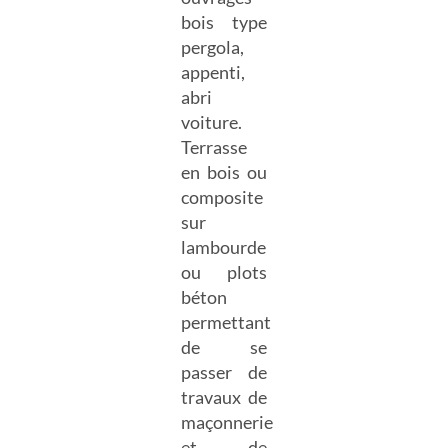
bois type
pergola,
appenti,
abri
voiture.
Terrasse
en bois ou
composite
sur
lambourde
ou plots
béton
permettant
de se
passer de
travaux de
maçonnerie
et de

------------

**Task requirements**
Reproduce the text of the records above word for word, keeping each line as it appears, and leave out the pictures.

**Solution for this problem**
bois type
pergola,
appenti,
abri
voiture.
Terrasse
en bois ou
composite
sur
lambourde
ou plots
béton
permettant
de se
passer de
travaux de
maçonnerie
et de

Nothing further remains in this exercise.